Gina Vaynshteyn
July 21, 2014 5:55 am

We welcome Mondays like we welcome most things we dread: with fear, denial, and defeat. Weekends are spent on the beach, at the mall, or in bed, so by the time Sunday night comes around, we can already visualize ourselves slumped over at our desk, hopelessly clutching a Venti coffee to conjure up some enthusiasm for this bleak, bleak day. All our energy from last week has been vaporized, and now we are just a tired shell. Are you bad at Mondays, too?

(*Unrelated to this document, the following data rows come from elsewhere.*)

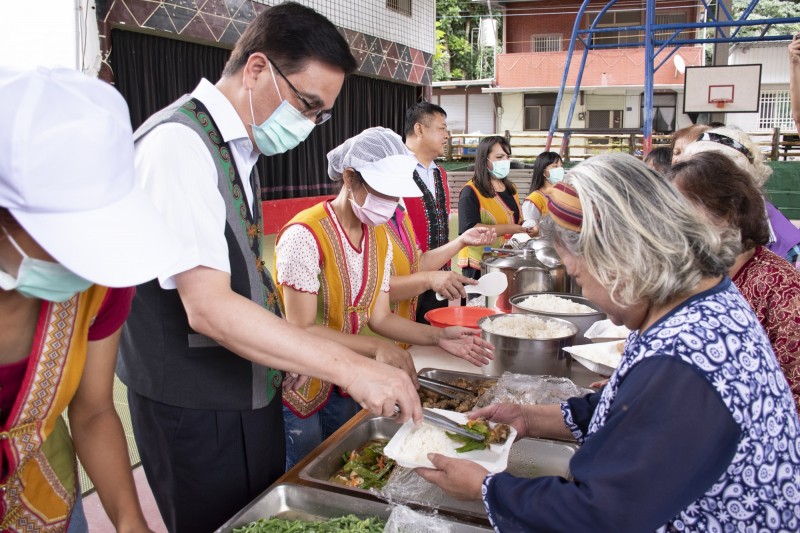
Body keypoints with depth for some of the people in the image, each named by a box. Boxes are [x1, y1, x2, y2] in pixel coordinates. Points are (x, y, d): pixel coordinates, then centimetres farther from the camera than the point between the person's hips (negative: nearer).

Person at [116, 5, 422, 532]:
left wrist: (282, 347, 8)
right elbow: (208, 306, -30)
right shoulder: (179, 142, -22)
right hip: (196, 408, -8)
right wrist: (348, 365, -31)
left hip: (250, 388, 9)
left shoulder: (238, 146, 8)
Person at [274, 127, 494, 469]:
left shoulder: (379, 238, 1)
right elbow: (301, 329, -25)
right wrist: (377, 348, -33)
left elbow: (378, 317, 2)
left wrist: (438, 337, -11)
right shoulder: (305, 235, -24)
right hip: (298, 386, -7)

Here are some textbook signs that you need Friday to materialize itself in front of you, ASAP.

1. Your coffee grounds to water ratio is a disaster, and you end up making disgusting coffee.

You sleepily dump seven scoops into your coffee filter, but only fill up your coffeemaker to the “3” cup line with water. Minutes later, you eagerly pour the hot jet-fuel into your mug only to discover it tastes like crushed up Tylenol—which you need at this point, anyway.

2. When you got dressed this morning, you got deodorant all over your top.

It only happens when you’re wearing a black blouse which you have specifically wiggled your way around so your shirt doesn’t touch your embalmed armpits. Alas, it is no use. You now have white tie-dye marks all over your shirt, and you smell like baby powder.

3. You pour yourself a bowl of cereal, but after one spoonful you realize it’s stale.

Chewy, chewy cereal that slightly tastes like its plastic packaging. YUM. Disgusting.

4. On your way to work, all your radio stations play ads.

Like, EVERY. SINGLE. ONE. You keep changing them, hoping to at the very least listen to some old Lady Gaga song that would normally annoy you, but it’s a no-go. You settle for silence.

5. On the freeway, someone cuts you off and you practically almost die.

Traffic is heavy and horrible, and to make things worse, some dude in an Audi zooms in front of your car, causing you to slam on the breaks and have a brief anxiety attack.

6. You find the perfect seasonal dress on Modcloth but there are none left in your size.

Why even do this to me, Modcloth? WHY.

7. Apparently, Netflix, 24 Hour Fitness, and your credit card bills decided to come out of your account at the same time.

Oh thanks, companies I owe money to. You couldn’t have talked among yourselves and figured out a more reasonable way to extract funds from my bank account without leaving me just $50? Hello, ramen week.

8. All the e-mails you send out go unanswered.

Does everyone hate you? Are you being annoying? What is going on? You click through your “send” inbox, going through every single message, reading them out loud, and hoping you didn’t say anything disagreeable or grammatically questionable.

9. The salad you packed for lunch is soggy and wilted by the time you get to it.

Your lettuce is green slime, your cucumbers are flaccid, and all the seeds fell out of the once freshly-sliced heirloom tomatoes. Sadly, you walk to the vending machine and settle for a bag of Famous Amos cookies.

10. You spill most of your lunch coffee on your lap.

Well, there goes your sanity. It’s currently being absorbed by a cotton skirt you bought at H&M.

11. The only parking spot left at the grocery store parking lot is a tiny one that has been partially usurped by at least one of the two neighboring cars, so you can’t fit anyway.

Yeah, THANKS GUYS. Now I have to circle around the lot five more times. Or better yet, stalk a customer to their car and act really nonchalantly about this.

12. You have a pile of dishes the size of the Taj Mahal from Sunday night’s dinner.

You come home from work completely spent, and you realize you can’t even start making dinner until you do something about the pile of plates and pots from last night. AND you had spaghetti, so you’ll have to scrub that dried-up marinara sauce for like an hour.

13. Your mom posted a terrible photo of you from 8th grade on your Facebook because she thought it would be cute.

How could a loving human being do this to you? You still had braces, for crying out loud. And your eyebrows rivaled Eugene Levy’s. You take it down, but it’s too late: you already have five likes.

14. The only mail you get is a bill from Macy’s.

And maybe some coupons for Walmart.

15. Someone tells you, “Looks like someone’s got the case of the Mondays!”

And you want to punch them in the face. But you sob into your hands instead because it’s so true. You do have the case of the Mondays.